3. Configure Node Options:
| Option | Description |
|---|
| Model | The model used by the automation. Fixed — cannot be changed at runtime. |
| Connection | The model connection configured at design time. Only the connection name can be changed at runtime. |
| Disable Cache | Turns off cached agent state for a fresh browser session. Use when the automation requires updated credentials or a full login flow. |
| Auto-Healing | Uses the LLM to repair failed UI actions when a page changes. |
Accessing Output
{{context.steps.BrowserNodeName.output}}
Testing the Flow
- Test in Playground first: Go to Settings > Browser Automation > Playground, run the automation, and validate browser actions and outputs.
- Run the workflow: Verify inputs are passed correctly, the automation triggers, and outputs are captured in the context.
- Review Debug Logs: Check the Browser Automation Node section for step-by-step execution details, output values, and errors.
Doc Intelligence Node
Analyze documents and extract structured data within a workflow using AI engines.
Key Capabilities
- Engine selection: Choose between Docling, OpenAI, Anthropic, or Azure.
- File input flexibility: Static URL or dynamic workflow context variable.
- Async processing: Processes documents in the background without blocking the workflow (engine support may vary).
- Structured data extraction: Generates machine-readable output for downstream nodes (engine support may vary).
Common Use Cases
- Invoice and receipt processing — extract amounts, dates, and vendor information.
- Identity document verification — extract data from IDs, passports, or business cards.
- Contract analysis — identify key clauses, dates, or parties.

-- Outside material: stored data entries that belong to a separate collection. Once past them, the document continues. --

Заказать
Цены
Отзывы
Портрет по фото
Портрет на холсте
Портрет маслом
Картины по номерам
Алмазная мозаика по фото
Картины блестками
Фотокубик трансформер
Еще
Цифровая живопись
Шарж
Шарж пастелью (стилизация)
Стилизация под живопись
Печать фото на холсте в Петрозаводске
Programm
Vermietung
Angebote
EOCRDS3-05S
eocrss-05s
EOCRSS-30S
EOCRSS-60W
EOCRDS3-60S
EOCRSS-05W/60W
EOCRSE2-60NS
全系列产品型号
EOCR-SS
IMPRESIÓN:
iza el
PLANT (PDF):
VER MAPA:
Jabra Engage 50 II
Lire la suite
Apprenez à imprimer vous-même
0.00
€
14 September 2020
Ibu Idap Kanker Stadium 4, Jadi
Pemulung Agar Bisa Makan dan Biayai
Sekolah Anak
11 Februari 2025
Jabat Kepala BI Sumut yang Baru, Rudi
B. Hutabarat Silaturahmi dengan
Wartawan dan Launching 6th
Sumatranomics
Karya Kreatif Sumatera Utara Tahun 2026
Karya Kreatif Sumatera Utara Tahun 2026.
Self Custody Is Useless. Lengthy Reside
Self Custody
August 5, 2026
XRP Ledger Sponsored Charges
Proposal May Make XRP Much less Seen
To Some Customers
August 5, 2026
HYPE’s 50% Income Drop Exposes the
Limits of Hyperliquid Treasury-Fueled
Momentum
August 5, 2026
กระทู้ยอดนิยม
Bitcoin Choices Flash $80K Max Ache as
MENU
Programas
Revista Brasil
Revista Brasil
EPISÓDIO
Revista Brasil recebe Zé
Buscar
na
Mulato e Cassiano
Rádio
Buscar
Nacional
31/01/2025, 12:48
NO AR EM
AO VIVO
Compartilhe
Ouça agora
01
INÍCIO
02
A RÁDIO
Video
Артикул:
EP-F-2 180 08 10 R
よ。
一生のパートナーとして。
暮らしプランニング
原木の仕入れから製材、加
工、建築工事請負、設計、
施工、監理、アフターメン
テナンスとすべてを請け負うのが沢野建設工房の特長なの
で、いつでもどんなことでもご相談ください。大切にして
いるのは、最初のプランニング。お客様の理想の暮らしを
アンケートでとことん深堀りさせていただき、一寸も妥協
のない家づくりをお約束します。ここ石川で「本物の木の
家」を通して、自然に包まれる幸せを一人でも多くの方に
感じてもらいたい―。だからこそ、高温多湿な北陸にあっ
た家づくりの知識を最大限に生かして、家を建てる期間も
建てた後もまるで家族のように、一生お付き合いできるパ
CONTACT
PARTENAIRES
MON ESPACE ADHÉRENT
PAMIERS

- Compliance checks — ensure sensitive documents are analyzed and key fields are captured.
Configuration
Before you begin: Ensure at least one AI engine (Docling, OpenAI, Anthropic, or Azure) is configured in your workspace.
Steps:
- Give the node a descriptive name (example:
InvoiceProcessing, IDExtraction).
- Enter the File URL — a static URL or a context variable from an upstream step.
- Select the Engine.
- Configure engine-specific options.
Engine Settings:
| Engine | Async | Structured Output | File Types | Max Size |
|---|
| Docling | Enabled | Optional | PDF, DOCX, PPTX | 100 MB (extendable) |
| OpenAI | Enabled | Optional | PDF | 512 MB |
| Anthropic | Enabled | Optional | PDF | 32 MB |
| Azure Doc Intelligence | Enabled | Always enabled | PDF, DOCX, PPTX | 50 MB |
Supported Models:
| Engine | Default Model | Available Models |
|---|
| Azure | prebuilt-layout | Azure prebuilt models |
| OpenAI | gpt-4o-mini | gpt-4o, gpt-4o-mini, gpt-4.1 |
| Anthropic | claude-3-5-sonnet-20241022 | claude-sonnet-4-20250514, claude-3-5-sonnet-20241022 |
| Docling | Service-managed | No model selection |
Accessing Output
{{context.steps.DocNodeName.output}}
Output may include extracted text, structured data (if enabled), and page or document metadata.
The Debug panel displays logs, extracted text, structured data, and metadata based on your node configuration.